Il sorriso fermo di Berelain rimase al suo posto, ma la preoccupazione si fece strada nel suo odore. Prese a contorcersi sulla sella come per guardare indietro verso le due Aes Sedai e poi si fermò, umettandosi le labbra con la punta della lingua. «Le Aes Sedai hanno sempre i loro motivi» fu tutto ciò che disse. Dunque era preoccupata che la sua consigliera si incontrasse con Masema, oppure allarmata perché Perrin lo sapeva, oppure...? Lui odiava tutte queste complicazioni. Non facevano che frapporsi a ciò che era importante. Per la Luce, aveva già finito di spolpare la seconda zampa! Sperando che Berelain non avesse notato, si affrettò a gettar via le ossa. Il suo stomaco brontolava chiedendone ancora.

La gente di Berelain si era mantenuta a distanza, ma Aram si era avvicinato a cavallo verso lei e Perrin e ora si stava sporgendo in avanti per scrutarli attraverso gli alberi in ombra. Le Sapienti erano in piedi da un lato a parlare fra loro, apparentemente noncuranti di essere nella neve fin oltre le caviglie o delle fredde brezze che erano aumentate di intensità tanto da scuotere le estremità penzolanti dei loro scialli. Ogni tanto anche una o l’altra delle tre guardava in direzione di Perrin e Berelain. Il concetto di intimità non tratteneva mai una Sapiente dal ficcare il naso ovunque volesse. Erano come le Aes Sedai in quel senso. Anche Masuri e Annoura stavano osservando, anche se sembravano mantenersi a distanza fra loro. Perrin avrebbe scommesso che, se le Sapienti non fossero state lì, entrambe le Sorelle avrebbero usato l’Unico Potere per origliare. Certo, era probabile che anche le Sapienti sapessero come farlo, e che avessero acconsentito alle visite di Masuri a Masema.

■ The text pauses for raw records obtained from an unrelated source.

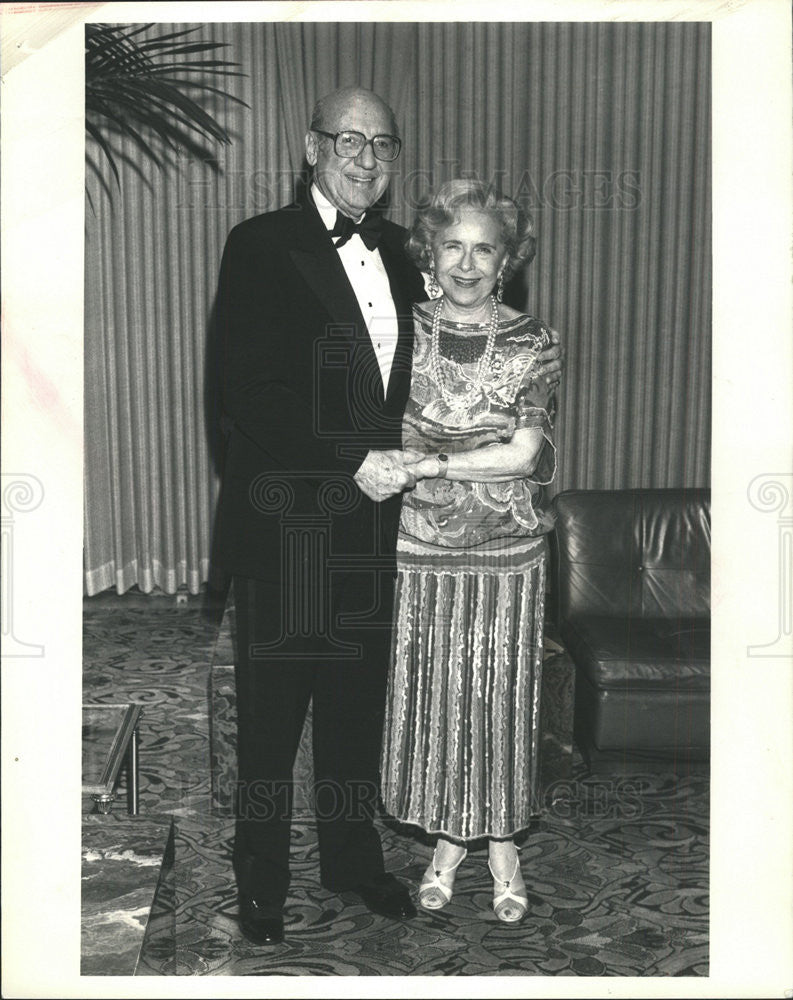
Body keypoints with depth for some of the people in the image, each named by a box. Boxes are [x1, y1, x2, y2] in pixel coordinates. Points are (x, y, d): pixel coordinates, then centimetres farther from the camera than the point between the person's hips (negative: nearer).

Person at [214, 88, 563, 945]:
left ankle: (352, 855, 37)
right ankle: (260, 881, 26)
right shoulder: (261, 246, -10)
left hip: (372, 519, 6)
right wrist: (353, 463, -22)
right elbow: (251, 394, -17)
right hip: (285, 518, -5)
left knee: (359, 698, 18)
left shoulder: (398, 251, 10)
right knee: (273, 705, 8)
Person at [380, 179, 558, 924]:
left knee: (502, 691, 8)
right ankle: (448, 839, 27)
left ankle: (502, 843, 26)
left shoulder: (529, 342, -3)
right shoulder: (405, 330, 1)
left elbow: (523, 453, -11)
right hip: (424, 545, 1)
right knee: (432, 690, 8)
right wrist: (477, 463, -11)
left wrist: (424, 465, -16)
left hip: (507, 549, -1)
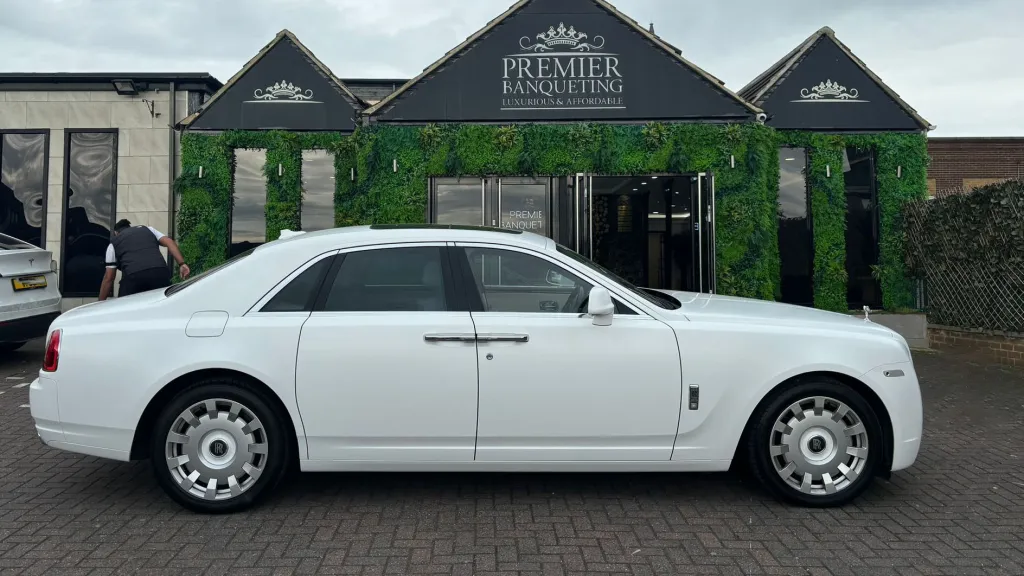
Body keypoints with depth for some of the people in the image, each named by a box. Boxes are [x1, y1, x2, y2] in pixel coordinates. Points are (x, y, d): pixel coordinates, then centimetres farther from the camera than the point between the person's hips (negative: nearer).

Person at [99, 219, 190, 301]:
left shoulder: (113, 243, 27)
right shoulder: (148, 229, 32)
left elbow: (108, 278, 22)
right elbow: (170, 242, 14)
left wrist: (100, 302, 27)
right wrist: (181, 264, 7)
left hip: (133, 276, -1)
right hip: (160, 272, 1)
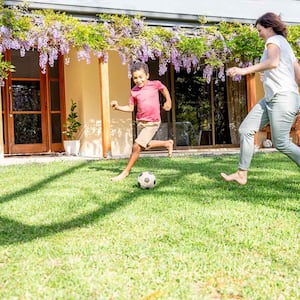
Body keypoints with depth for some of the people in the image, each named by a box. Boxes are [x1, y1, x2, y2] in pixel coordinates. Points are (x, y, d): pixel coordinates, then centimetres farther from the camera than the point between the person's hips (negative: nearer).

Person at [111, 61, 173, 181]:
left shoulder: (155, 84, -10)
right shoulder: (134, 91, -3)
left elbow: (164, 89, 12)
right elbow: (130, 108, 2)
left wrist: (168, 101, 11)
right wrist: (118, 107, -13)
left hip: (152, 123, -5)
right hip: (140, 122, 6)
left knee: (136, 146, -14)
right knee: (145, 146, 23)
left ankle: (126, 172, -1)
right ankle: (167, 143, 45)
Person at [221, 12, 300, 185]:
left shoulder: (274, 40, -5)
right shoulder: (285, 45, 23)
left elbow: (273, 62, -28)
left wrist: (245, 70, -30)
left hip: (283, 98, -10)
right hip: (271, 99, 10)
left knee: (281, 143, -7)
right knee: (246, 130, 3)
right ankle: (242, 174, 4)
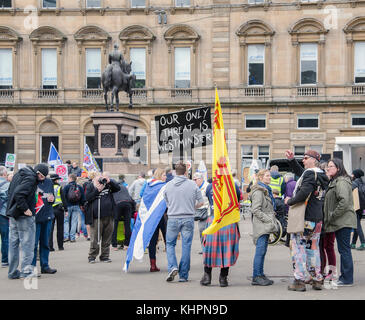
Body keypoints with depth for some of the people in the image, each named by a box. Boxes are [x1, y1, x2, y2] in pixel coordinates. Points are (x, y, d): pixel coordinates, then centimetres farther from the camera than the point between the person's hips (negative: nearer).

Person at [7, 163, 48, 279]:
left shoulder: (18, 174, 14)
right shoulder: (30, 178, -15)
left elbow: (10, 191, 20)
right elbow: (18, 194, -26)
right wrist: (25, 209, -21)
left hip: (13, 214, 9)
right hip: (24, 217, -9)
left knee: (13, 243, 11)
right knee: (27, 243, -2)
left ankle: (12, 272, 15)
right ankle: (26, 270, -3)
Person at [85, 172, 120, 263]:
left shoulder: (109, 185, 12)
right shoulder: (90, 186, 4)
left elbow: (118, 188, 2)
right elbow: (87, 198, -6)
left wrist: (110, 181, -9)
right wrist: (97, 190, -12)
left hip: (109, 217, 3)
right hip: (96, 217, -3)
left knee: (107, 238, 7)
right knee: (95, 238, -4)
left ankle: (105, 256, 17)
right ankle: (92, 256, 7)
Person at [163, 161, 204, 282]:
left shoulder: (168, 185, 0)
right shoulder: (192, 185, -3)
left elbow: (167, 203, 9)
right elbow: (201, 202, 2)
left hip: (173, 218, 0)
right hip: (188, 219, 0)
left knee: (170, 244, 14)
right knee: (186, 246, 6)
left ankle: (172, 267, -8)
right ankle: (183, 275, 8)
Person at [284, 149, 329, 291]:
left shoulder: (310, 174, -14)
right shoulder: (321, 175, 14)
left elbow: (304, 193, -27)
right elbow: (299, 172, 28)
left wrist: (289, 201, -14)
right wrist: (291, 160, 18)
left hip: (304, 218, -9)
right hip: (317, 218, 9)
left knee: (298, 247, -3)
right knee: (313, 248, 15)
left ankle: (299, 281, -5)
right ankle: (317, 279, 18)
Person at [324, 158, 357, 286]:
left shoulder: (341, 182, -14)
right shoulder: (334, 182, 19)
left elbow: (344, 201, -25)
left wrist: (333, 216, -19)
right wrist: (330, 217, 15)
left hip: (343, 221, -10)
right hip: (339, 222, 10)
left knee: (344, 249, -6)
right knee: (343, 249, 13)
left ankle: (347, 279, -2)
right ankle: (344, 276, 19)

Una delle Aes Sedai avrebbe forse avuto qualcosa da ridire se avesse visto le Sapienti ascoltare col Potere? Annoura, nei confronti delle Sapienti sembrava cauta quanto Masuri. Per la Luce, Perrin non aveva tempo per questa macchia di rovi! Doveva viverci, però.

«Abbiamo dato alle lingue un bel po’ per cui dimenarsi» disse. Non che ne avessero ulteriore bisogno. Agganciando i manici del canestro sopra il suo pomello, diede di talloni ai fianchi di Stepper. Non poteva certo essere infedele solo per aver mangiato un uccello. Berelain non lo seguì immediatamente; tuttavia, prima che lui raggiungesse Aram, li riprese e fece rallentare il suo baio accanto a lui.

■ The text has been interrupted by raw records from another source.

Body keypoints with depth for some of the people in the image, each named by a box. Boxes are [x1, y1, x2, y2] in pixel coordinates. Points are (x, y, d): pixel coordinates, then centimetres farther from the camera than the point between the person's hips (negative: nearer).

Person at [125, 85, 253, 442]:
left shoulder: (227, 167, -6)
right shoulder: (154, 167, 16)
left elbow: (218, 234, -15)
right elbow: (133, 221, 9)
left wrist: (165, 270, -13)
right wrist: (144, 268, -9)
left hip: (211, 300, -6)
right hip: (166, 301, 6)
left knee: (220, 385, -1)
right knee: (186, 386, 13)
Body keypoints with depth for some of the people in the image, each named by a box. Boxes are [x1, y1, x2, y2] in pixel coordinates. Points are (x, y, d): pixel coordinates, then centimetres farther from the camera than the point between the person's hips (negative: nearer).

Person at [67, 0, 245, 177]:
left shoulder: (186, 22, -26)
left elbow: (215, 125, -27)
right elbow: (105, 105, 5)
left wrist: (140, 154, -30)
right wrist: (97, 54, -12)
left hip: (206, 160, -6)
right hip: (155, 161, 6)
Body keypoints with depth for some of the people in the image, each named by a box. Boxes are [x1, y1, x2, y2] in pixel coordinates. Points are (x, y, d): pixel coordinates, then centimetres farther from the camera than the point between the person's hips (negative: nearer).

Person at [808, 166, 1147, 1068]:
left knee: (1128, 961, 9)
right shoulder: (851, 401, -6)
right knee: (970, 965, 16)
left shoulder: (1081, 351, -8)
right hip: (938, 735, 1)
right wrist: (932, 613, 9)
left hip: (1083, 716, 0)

«Scoprirò cosa sta tramando Annoura» disse con determinazione, lo sguardo fisso di fronte a sé. I suoi occhi erano duri. Perrin avrebbe compatito Annoura, se non fosse stato pronto a scuoterle di dosso le risposte. D’altro canto, di rado alle Aes Sedai serviva commiserazione, e altrettanto di rado fornivano risposte che non volevano dare. L’istante successivo, Berelain era tutta sorrisi e allegria, anche se l’odore di determinazione la pervadeva ancora, schiacciando quasi quello della paura. «Il giovane Aram ci ha detto tutto su Heartsbane che imperversa in questi boschi con la Caccia Furiosa, lord Perrin. Pensi che possa davvero essere così? Mi ricordo di aver sentito quei racconti dalla bambinaia.» La sua voce era leggera, divertita e insinuante. Le guance di Aram si fecero rosse e alcuni degli uomini poco più in là risero. Smisero di farlo quando Perrin mostrò loro le tracce sulla lastra di pietra.